A book on Swiss Embassy building

Ambassador of Switzerland Linus von Castelmur said the importance of the building can be gauged from the way Pandit Nehru complimented its architecture.

April 03, 2014 11:27 am | Updated May 21, 2016 07:56 am IST - NEW DELHI:

The iconic building that houses the Embassy of Switzerland at DiplomaticEnclave in New Delhi.

The iconic building that houses the Embassy of Switzerland at DiplomaticEnclave in New Delhi.

The architectural significance of the iconic building housing the Embassy of Switzerland in the Diplomatic Enclave here, which was inaugurated by the country’s first Prime Minister, Jawaharlal Nehru, will now be documented in a book.

“A Tropical House: The Embassy of Switzerland in New Delhi” has been edited by Bruno Maurer with contributions from the Faculty of Architecture of the Swiss Federal Polytechnic Institute.

Architectural heritage

It will be released at the Embassy’s premises on April 4 to mark the conclusion of the 50th anniversary of the “Year of the Swiss Architecture, Design and Engineering in India 2013-14”. Shedding light on the architectural heritage of the building, Ambassador of Switzerland Linus von Castelmur said the importance of the building can be gauged from the way Pandit Nehru complimented its architecture.

“When a foreign journalist asked the Prime Minister what a small country like Switzerland represents to a huge country like India, Pandit Nehru replied: ‘Countries do not depend on their size, but on their quality.

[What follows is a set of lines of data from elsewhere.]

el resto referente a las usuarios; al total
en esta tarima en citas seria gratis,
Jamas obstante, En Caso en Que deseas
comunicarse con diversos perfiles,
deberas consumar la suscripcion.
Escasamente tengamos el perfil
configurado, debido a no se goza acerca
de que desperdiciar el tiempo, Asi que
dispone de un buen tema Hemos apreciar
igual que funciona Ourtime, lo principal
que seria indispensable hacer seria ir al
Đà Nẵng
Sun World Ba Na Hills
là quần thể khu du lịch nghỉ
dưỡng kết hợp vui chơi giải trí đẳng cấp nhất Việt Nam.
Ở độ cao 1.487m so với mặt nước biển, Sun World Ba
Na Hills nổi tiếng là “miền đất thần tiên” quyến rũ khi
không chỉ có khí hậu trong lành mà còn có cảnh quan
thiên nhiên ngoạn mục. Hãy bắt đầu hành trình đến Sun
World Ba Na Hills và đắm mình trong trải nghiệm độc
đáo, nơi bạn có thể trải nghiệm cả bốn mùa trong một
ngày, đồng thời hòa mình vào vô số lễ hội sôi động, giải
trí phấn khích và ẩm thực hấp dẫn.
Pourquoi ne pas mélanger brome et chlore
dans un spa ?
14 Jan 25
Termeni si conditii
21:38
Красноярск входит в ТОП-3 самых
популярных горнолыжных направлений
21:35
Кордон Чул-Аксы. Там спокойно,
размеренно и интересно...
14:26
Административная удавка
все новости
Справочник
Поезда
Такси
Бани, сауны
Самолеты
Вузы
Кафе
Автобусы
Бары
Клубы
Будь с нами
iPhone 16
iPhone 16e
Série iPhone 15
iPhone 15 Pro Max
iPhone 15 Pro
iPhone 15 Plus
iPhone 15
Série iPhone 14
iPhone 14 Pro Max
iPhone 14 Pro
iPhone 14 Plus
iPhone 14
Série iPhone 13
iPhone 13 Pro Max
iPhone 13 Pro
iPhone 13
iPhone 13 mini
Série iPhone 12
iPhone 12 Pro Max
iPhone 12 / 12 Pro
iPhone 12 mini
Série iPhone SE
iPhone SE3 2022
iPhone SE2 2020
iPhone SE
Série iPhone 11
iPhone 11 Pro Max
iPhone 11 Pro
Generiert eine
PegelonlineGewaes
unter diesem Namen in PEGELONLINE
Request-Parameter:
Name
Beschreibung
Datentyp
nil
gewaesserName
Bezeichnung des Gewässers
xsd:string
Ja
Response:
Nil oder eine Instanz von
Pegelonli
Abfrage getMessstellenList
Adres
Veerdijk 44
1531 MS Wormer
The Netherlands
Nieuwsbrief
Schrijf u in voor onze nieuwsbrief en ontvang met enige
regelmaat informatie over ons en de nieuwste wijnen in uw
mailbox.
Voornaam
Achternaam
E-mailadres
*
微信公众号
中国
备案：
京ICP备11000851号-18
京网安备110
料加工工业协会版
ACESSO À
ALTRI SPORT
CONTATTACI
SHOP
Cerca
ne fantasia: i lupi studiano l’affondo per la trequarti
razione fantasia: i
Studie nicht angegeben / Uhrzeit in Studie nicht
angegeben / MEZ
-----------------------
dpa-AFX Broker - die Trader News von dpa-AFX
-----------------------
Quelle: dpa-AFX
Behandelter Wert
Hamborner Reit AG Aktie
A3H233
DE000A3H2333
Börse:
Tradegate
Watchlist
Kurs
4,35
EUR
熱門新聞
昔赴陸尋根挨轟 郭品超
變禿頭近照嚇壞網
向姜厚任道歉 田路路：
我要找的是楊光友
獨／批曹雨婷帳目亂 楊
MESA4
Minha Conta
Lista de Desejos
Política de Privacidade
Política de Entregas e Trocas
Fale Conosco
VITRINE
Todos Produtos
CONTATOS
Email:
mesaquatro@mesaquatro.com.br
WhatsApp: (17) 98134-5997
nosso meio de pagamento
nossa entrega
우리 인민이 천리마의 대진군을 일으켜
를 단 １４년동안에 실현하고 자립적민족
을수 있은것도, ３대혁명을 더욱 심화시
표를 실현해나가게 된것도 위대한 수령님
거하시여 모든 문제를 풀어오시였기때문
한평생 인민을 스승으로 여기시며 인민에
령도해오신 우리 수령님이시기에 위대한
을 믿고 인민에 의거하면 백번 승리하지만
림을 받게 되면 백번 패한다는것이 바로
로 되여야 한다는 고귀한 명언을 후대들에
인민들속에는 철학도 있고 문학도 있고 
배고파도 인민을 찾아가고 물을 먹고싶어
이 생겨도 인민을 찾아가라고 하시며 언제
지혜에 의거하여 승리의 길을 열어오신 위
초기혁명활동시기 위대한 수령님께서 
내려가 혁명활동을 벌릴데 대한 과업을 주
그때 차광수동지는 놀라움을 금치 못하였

In history, many a times, small countries have played a very important role and big countries have not played any important role. Now Switzerland is a country of quality, small, but it has made great differences in many ways. I am glad that the Swiss Embassy has become one of the landmarks here — a very attractive landmark’,” Mr. Castelmur added.

Describing the book as a significant piece of architecture, architect Anupam Bansal, one of the contributors, said: “It is an architectural monograph. Some renovations have been done in the Embassy, but in a sensitive way.”